O crédito adicional é decorrente do superávit financeiro no balanço de 2020 em decorrência da Lei Aldir Blanc (Lei Federal 1.407/20). O projeto ainda autoriza o ajuste na Lei de Diretrizes Orçamentárias de 2021 (Lei 9.000/20) e no Plano Plurianual 2020-2023 (Lei 8.730/20). Na LOA, deverá ser criado um programa de trabalho chamado “Ações Emergenciais Destinadas ao Setor Cultural”, onde o dinheiro será destinado. “Esses recursos são fundamentais para garantir uma redução dos impactos da pandemia aos trabalhadores e trabalhadoras da cultura fluminense, impossibilitados de exercer suas atividades diante da recomendação de afastamento social”, disse o governador Cláudio Castro, na justificativa do projeto.

A aprovação da medida foi comemorada pelo presidente da Comissão de Cultura da Alerj, deputado Eliomar Coelho (PSol). “A conquista desses recursos e sua formalização precisa ser comemorada.
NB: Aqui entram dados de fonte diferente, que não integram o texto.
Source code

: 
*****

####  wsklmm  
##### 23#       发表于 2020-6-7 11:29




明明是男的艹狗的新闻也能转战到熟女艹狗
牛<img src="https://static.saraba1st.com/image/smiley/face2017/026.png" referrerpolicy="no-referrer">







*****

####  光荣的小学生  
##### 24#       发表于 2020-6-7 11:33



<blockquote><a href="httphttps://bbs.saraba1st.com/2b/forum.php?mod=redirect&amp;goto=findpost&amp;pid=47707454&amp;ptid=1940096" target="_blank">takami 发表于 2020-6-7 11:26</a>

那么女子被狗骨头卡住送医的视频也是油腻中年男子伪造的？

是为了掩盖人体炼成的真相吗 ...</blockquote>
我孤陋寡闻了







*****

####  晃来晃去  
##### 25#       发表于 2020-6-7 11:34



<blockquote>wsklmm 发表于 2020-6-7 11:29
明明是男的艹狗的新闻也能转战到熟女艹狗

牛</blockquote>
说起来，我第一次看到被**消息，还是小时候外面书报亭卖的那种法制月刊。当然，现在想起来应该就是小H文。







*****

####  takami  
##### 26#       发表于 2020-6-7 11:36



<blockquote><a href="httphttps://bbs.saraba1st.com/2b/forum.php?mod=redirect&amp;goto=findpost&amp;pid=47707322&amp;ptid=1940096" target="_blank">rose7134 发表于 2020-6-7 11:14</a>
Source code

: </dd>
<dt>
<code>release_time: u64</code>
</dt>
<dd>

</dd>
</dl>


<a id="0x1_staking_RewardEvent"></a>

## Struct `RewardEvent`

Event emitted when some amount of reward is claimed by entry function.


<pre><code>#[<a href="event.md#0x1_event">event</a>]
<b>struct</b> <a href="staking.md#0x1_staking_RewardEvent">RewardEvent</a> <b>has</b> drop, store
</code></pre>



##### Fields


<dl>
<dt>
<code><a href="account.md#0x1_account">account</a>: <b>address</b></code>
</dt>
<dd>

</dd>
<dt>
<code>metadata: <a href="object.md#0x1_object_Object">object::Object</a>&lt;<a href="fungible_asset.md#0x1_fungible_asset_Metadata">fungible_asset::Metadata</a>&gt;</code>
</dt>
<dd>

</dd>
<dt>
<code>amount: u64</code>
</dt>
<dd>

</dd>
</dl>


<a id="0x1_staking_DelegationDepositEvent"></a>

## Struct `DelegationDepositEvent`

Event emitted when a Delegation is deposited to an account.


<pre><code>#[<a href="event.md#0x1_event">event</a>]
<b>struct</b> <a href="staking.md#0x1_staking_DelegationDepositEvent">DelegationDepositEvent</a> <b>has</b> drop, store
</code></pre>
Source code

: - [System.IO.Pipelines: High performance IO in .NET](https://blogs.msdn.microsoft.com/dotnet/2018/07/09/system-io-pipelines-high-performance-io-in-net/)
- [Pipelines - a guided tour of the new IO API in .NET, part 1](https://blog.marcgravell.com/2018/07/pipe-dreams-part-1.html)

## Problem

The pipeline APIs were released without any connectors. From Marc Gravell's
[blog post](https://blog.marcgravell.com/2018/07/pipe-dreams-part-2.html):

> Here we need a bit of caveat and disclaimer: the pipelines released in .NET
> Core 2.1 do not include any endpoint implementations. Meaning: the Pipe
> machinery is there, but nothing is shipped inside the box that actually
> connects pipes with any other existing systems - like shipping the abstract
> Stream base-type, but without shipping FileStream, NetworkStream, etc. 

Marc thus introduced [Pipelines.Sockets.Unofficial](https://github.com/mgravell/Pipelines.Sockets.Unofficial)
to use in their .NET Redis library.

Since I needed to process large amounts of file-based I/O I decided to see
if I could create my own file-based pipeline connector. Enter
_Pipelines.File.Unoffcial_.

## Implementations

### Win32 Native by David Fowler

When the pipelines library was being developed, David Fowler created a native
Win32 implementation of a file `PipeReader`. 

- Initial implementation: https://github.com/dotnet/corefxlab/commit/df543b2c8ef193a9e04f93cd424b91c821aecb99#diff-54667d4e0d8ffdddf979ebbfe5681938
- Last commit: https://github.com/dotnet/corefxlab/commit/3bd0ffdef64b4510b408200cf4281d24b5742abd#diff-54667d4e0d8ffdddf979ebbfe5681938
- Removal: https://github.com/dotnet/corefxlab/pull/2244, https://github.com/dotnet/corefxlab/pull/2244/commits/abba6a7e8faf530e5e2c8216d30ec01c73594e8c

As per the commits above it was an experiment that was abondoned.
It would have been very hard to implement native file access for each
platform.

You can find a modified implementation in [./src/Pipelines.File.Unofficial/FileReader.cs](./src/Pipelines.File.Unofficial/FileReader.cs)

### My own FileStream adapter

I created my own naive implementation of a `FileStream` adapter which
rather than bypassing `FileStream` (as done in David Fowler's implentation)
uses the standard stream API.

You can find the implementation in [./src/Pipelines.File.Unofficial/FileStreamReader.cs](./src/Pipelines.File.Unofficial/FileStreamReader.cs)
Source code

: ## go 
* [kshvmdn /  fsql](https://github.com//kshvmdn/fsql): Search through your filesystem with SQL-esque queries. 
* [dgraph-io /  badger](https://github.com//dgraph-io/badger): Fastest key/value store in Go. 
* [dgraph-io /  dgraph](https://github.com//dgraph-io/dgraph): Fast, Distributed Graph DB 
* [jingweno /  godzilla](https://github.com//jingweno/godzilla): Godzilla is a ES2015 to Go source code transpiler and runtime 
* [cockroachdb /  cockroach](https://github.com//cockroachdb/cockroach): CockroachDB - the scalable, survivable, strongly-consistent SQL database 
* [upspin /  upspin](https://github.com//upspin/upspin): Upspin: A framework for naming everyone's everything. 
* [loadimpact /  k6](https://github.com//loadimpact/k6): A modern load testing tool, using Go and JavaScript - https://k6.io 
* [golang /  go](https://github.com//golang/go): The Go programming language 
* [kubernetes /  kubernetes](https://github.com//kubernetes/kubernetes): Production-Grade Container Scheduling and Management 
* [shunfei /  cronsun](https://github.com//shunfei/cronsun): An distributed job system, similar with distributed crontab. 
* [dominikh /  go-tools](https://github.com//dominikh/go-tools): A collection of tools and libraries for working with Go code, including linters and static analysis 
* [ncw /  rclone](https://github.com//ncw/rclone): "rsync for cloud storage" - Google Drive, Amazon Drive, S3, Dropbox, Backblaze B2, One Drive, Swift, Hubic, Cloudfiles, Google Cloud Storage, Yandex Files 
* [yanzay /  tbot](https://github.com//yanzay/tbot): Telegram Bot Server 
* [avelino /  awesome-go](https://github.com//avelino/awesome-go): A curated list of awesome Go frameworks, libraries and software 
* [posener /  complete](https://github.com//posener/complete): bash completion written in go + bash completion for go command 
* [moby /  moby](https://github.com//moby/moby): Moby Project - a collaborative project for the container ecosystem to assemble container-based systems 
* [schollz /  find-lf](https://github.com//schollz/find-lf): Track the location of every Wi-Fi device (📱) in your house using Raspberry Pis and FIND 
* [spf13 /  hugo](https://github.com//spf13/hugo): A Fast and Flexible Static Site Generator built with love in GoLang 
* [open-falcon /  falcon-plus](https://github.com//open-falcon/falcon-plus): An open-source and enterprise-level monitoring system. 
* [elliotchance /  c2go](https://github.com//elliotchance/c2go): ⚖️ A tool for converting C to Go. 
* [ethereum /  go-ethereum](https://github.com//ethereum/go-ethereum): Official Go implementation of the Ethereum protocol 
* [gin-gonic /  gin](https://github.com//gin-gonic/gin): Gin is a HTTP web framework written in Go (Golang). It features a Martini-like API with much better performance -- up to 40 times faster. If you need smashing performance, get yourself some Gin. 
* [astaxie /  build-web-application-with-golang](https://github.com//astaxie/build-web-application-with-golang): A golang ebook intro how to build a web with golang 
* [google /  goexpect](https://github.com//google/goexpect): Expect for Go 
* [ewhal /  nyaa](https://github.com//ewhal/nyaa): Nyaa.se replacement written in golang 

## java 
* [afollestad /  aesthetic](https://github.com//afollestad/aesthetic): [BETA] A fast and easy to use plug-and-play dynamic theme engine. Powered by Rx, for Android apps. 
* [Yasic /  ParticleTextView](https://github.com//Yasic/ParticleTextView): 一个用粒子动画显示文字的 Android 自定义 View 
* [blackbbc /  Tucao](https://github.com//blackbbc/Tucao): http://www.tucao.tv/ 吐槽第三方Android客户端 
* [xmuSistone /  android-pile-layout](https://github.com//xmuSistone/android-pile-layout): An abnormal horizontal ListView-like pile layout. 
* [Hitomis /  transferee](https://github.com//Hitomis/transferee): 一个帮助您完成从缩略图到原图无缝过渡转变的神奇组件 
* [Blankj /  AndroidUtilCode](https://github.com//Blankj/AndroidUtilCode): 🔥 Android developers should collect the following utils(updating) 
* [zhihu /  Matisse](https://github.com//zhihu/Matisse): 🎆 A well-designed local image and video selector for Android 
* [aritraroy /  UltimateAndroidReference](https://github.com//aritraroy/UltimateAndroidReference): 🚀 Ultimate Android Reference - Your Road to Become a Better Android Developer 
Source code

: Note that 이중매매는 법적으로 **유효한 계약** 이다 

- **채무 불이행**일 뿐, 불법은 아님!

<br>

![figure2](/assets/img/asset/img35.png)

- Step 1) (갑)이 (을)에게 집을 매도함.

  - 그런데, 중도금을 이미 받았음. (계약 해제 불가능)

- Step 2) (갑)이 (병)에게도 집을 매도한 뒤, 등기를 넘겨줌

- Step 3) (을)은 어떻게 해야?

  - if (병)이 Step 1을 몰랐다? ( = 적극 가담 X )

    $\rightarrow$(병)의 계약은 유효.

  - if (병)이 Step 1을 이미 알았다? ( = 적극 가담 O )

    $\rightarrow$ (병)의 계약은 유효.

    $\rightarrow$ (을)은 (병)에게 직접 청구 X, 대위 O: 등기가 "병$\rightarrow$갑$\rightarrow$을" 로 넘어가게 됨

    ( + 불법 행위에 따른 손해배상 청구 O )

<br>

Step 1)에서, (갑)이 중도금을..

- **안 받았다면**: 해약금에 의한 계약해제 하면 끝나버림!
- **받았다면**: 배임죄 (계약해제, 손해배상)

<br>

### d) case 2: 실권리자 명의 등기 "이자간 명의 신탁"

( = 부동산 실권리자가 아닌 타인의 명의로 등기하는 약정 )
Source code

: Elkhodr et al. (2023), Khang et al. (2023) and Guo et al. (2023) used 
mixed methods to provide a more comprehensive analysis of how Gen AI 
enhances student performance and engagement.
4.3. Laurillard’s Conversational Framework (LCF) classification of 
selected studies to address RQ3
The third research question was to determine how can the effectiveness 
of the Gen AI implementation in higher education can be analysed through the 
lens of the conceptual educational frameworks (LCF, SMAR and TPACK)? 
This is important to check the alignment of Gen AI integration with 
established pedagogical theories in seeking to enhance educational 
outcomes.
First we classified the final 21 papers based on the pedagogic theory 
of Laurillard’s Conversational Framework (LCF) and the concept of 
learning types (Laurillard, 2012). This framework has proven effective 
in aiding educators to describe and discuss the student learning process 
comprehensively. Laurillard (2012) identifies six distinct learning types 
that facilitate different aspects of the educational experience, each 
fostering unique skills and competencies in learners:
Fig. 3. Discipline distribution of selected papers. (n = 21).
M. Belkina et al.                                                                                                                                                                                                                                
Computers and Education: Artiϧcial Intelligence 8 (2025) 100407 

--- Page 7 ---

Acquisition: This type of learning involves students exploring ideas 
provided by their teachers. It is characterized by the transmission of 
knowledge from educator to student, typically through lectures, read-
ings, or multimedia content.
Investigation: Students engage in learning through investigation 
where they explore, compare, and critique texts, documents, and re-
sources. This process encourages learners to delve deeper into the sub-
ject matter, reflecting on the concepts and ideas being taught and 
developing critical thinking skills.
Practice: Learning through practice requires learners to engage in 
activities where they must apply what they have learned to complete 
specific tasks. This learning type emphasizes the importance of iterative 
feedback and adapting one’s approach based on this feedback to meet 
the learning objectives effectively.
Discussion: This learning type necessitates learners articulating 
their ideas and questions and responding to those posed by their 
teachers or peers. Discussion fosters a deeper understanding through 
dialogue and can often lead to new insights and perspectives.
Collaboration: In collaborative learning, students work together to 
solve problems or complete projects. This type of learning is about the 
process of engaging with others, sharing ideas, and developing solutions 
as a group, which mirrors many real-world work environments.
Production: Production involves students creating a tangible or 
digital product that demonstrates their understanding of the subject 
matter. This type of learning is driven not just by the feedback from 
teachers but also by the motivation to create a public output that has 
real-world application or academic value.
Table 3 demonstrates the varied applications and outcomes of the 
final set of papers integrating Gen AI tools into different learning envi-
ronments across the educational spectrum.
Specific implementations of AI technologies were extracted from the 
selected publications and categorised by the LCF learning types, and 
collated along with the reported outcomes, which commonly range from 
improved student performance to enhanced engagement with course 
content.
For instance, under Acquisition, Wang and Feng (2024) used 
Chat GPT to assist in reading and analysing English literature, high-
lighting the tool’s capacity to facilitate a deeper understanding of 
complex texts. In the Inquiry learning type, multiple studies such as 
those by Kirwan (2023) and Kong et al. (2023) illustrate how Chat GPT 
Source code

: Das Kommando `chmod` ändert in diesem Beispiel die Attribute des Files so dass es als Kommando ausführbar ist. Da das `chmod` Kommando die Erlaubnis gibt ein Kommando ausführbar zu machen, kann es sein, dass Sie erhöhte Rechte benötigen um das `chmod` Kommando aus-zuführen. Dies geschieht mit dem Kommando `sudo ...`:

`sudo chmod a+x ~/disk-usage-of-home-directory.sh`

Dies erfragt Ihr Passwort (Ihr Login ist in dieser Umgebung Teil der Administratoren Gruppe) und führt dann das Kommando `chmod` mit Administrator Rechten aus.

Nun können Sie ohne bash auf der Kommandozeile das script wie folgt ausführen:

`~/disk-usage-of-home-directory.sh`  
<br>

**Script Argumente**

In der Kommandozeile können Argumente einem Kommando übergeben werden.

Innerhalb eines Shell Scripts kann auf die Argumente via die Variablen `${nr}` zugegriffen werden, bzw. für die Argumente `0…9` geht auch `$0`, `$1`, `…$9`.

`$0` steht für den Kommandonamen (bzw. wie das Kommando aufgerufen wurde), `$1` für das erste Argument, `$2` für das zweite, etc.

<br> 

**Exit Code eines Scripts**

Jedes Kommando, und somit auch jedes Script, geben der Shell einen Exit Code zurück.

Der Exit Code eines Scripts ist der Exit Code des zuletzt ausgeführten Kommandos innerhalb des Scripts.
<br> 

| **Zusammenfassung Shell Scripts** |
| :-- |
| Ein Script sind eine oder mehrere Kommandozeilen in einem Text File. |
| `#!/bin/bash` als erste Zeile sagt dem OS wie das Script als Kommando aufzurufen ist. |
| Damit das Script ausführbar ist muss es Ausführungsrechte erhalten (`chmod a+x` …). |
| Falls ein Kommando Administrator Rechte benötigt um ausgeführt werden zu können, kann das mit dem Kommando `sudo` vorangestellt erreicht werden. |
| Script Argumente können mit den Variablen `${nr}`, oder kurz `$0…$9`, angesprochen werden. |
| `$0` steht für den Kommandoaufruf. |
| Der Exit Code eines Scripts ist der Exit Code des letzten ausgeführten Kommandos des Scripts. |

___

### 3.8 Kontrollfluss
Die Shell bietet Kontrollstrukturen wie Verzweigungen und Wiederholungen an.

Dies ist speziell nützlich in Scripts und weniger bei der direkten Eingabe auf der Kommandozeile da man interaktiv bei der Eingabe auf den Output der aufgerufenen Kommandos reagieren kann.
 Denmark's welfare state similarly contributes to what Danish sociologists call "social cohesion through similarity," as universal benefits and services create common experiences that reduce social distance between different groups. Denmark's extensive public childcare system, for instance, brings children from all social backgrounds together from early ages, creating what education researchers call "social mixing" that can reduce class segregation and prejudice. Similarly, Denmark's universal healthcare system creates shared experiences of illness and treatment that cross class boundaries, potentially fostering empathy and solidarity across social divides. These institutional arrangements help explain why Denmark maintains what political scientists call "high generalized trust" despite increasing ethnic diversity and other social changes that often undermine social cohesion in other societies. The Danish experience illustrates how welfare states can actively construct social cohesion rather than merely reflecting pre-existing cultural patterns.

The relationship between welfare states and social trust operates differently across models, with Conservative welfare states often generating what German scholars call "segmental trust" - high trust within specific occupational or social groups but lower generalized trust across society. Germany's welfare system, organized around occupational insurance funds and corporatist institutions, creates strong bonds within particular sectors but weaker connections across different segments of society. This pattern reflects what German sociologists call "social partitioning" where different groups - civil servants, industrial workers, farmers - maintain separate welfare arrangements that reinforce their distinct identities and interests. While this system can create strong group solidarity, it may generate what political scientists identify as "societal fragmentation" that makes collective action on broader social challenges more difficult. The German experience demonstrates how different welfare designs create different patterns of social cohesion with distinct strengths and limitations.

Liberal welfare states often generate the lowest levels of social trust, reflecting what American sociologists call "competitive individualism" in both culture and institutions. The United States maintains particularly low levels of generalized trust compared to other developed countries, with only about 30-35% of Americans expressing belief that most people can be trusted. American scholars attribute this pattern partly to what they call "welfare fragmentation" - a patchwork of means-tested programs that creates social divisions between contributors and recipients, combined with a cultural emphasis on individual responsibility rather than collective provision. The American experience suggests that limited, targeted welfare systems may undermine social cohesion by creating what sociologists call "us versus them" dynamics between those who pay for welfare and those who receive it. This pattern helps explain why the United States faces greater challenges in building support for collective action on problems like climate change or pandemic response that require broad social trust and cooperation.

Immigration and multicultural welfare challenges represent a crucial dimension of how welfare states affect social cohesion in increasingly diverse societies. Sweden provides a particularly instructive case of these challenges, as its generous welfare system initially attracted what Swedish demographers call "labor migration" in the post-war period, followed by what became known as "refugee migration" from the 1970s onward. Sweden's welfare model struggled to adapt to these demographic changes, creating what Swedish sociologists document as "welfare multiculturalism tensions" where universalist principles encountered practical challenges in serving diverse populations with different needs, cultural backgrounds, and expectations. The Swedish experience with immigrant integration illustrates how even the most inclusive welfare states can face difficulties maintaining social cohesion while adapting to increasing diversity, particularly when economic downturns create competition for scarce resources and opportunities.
Não se trata de nenhum programa novo, mas sim a conquista do retorno aos estados e municípios das verbas de 2020, através de muita mobilização. A execução geral das verbas da Cultura segue muito baixa, mostrando que há falta de coordenação para a execução do orçamento aprovado. Seguiremos acompanhando e cobrando que o fomento chegue aos trabalhadores”, comentou Eliomar.

Outros deputados também se manifestaram a favor da aprovação. “A cultura é central para a vida cotidiana da nossa sociedade, para fortalecimento dos territórios populares e pela renda dos trabalhadores. A Cultura não é meramente uma pasta de lazer, é uma pasta séria, que sustenta diversos profissionais. A Lei Aldir Blanc veio para compensar um setor que foi o primeiro a parar na pandemia e será o último a voltar”, reiterou a deputada Dani Monteiro (PSol). “Que importância é dar efetividade a essa verba! Os trabalhadores culturais são indispensáveis para tornar esse estado em uma economia criativa e que bom que conseguimos atender essa demanda do setor”, complementou a deputada Martha Rocha (PDT).